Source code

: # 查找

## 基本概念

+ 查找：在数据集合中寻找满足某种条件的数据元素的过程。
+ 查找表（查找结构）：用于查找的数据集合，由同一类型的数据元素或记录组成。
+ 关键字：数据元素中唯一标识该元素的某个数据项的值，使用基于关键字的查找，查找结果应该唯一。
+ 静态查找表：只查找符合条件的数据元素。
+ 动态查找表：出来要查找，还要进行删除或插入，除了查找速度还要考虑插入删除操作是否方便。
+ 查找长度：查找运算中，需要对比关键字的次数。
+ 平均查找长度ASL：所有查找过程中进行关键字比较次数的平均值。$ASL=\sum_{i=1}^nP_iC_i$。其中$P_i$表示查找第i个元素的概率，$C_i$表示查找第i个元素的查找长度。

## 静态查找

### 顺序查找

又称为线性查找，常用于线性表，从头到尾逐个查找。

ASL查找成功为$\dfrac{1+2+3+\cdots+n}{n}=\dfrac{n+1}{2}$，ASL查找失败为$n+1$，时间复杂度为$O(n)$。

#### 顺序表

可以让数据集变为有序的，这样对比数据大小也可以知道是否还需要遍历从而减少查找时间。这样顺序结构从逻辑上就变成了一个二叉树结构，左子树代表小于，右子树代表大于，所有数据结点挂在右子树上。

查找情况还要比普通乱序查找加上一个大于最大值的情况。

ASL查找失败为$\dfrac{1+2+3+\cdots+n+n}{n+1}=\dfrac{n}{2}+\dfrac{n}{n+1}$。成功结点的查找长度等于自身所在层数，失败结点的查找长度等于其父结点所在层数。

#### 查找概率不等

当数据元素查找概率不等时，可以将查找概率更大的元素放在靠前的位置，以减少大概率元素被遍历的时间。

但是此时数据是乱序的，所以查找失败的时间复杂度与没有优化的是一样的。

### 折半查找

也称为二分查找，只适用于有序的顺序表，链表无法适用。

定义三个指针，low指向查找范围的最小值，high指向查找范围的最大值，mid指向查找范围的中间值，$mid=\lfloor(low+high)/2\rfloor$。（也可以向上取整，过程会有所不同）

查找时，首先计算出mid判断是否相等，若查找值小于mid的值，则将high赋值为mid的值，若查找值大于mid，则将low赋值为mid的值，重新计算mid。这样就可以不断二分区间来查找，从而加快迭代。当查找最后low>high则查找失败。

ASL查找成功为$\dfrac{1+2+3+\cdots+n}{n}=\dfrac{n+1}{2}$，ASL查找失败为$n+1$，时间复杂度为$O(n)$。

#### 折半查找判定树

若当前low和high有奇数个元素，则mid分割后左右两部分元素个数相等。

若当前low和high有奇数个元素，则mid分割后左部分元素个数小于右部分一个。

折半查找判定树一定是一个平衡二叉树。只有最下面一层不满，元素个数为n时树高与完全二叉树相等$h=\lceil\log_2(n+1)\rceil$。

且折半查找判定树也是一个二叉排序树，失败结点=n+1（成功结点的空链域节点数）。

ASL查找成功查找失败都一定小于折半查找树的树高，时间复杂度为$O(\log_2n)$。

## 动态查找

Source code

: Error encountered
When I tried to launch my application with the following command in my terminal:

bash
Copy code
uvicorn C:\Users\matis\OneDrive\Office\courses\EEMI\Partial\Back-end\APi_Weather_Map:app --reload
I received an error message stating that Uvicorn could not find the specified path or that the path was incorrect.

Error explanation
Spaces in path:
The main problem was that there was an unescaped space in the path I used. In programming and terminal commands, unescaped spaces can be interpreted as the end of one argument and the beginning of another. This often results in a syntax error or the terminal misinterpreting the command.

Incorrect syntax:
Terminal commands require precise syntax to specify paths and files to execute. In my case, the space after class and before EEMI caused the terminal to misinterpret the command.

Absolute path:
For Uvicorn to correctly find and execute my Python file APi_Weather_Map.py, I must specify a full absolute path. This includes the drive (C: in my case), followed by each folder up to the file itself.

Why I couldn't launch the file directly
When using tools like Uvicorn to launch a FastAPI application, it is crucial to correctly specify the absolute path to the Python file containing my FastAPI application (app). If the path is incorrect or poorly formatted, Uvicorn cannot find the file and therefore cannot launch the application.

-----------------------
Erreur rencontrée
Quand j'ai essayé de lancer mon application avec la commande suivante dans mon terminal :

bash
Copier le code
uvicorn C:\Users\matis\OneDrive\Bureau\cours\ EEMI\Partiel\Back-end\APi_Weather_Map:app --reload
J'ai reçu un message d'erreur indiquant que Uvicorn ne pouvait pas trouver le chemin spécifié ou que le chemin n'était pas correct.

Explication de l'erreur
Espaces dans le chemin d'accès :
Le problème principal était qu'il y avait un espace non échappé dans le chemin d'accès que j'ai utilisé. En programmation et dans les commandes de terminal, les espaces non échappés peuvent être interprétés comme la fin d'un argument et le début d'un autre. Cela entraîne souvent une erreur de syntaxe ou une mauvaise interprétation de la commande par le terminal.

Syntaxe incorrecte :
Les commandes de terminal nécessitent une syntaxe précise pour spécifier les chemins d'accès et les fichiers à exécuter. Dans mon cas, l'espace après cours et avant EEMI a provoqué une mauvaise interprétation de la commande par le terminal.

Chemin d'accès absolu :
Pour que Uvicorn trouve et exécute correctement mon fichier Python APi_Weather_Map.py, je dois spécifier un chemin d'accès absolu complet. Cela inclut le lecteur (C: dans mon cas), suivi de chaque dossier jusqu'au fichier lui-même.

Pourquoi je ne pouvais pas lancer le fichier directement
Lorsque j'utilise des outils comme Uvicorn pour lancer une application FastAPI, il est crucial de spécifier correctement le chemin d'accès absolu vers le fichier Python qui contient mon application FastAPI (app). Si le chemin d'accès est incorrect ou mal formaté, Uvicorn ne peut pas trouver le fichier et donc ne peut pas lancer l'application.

########################################

* [WORK REQUEST]: Return only those lines of the records that contain the string "Users".

* [RESPONSE TO THIS EXERCISE]:
uvicorn C:\Users\matis\OneDrive\Office\courses\EEMI\Partial\Back-end\APi_Weather_Map:app --reload
uvicorn C:\Users\matis\OneDrive\Bureau\cours\ EEMI\Partiel\Back-end\APi_Weather_Map:app --reload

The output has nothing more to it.